Fifty returners filled every seat at NUS Mega Challenge 2026, and the result was more than a full house. With a 28.59 Megaminx single, podiums spread across 2x2, 4x4, 6x6, Pyraminx and Skewb, and competitors arriving from 14 regions, the meet read like a snapshot of a scene with real depth.

The World Cube Association listed the June 14 meet at the National University of Singapore, in S17-0512 at 10 Lower Kent Ridge Rd, with Dylan Seah Tze Siang, Glen Goh Wee Zhuan, Lee Yu Zhe, NUS Cube Club and Troy Tan Hong Kai running the competition. Carmen Teo Bin Jie and Zhou Yichen served as delegates, and the event carried a hard cap of 50 competitors that was reached entirely by returners, with no first-timers in the field.

AI-generated illustration
AI-generated illustration

That detail mattered because the roster did not look local in the narrow sense. The 50 competitors came from Singapore, China, Japan, Malaysia, India, the Philippines, Hong Kong, Pakistan, Indonesia, the United Kingdom, the United States, Myanmar, South Korea and Chinese Taipei. In a June calendar already packed with NUS Cube Club meets, including NUS Clock Clash 2026 on June 6 and Please Be Quiet Singapore June 2026 on June 13, the campus was operating like a genuine hub rather than a one-off host.

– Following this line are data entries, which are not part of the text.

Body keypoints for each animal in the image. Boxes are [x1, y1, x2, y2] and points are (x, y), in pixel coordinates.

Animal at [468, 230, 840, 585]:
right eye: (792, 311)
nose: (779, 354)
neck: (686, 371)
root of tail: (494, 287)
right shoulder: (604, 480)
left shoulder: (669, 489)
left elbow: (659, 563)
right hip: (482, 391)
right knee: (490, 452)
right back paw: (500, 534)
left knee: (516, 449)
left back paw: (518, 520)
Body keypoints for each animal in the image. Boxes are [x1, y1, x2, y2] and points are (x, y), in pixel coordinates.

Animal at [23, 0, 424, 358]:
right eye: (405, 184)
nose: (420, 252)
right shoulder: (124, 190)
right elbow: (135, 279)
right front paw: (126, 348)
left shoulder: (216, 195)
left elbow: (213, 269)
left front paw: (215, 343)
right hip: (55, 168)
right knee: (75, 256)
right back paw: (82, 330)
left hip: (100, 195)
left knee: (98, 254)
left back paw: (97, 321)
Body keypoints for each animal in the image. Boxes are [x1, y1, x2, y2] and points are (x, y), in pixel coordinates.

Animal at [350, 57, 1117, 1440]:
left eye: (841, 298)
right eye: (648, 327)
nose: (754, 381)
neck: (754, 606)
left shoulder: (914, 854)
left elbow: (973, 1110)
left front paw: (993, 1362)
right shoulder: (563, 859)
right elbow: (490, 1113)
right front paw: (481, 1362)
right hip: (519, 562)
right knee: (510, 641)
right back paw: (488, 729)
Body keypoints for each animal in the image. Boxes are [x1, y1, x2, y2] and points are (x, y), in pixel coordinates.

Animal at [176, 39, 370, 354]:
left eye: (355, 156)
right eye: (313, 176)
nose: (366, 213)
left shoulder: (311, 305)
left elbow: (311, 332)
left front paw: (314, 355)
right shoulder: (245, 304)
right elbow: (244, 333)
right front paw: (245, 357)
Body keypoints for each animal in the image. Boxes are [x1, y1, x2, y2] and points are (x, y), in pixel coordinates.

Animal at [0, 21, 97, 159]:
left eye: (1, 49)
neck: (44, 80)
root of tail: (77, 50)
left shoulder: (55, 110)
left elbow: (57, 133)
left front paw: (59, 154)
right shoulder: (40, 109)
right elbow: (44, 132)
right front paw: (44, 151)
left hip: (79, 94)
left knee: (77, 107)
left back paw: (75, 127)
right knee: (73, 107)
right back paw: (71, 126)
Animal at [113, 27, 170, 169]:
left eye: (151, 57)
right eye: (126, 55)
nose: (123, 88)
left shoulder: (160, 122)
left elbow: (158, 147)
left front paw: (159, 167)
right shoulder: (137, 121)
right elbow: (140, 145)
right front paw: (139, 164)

On the results sheet, Nigel Phang led 2x2 with a 0.92 best and 1.29 average. Emmanuel Kao topped 4x4 in 20.02 seconds and averaged 25.13, then repeated at 6x6 with 1:09.98 and 1:12.06. Beth Lee won Megaminx with a 30.58 average, while Masayuki Hirai’s 28.59 single stood out as the sharpest individual mark of the day; Hirai finished second on average at 33.51, with Emmanuel Kao third at 36.00. Evan Tan Yitian took Pyraminx and Luis Tan Hong Yi led Skewb, reinforcing how many events had legitimate depth rather than a single runaway winner.

That spread is the clearest sign that Singapore cubing has moved beyond only producing headline names. The World Cube Association traces the Rubik’s Cube back to Ernő Rubik in 1974 and commercial availability in 1977, and Singapore’s own pipeline has been sustained by institutional meets such as the annual Singapore Cube Championship run by the NUS Mathematics Society, which the NUS Faculty of Science says includes NUS, School and Open categories. Daryl Tan Hong An’s 12 Guinness World Records titles once showed how far a Singaporean cuber could go; NUS Mega Challenge showed the next layer, a local scene that can fill a capped field, field multiple organizers, and still produce meaningful results across the board.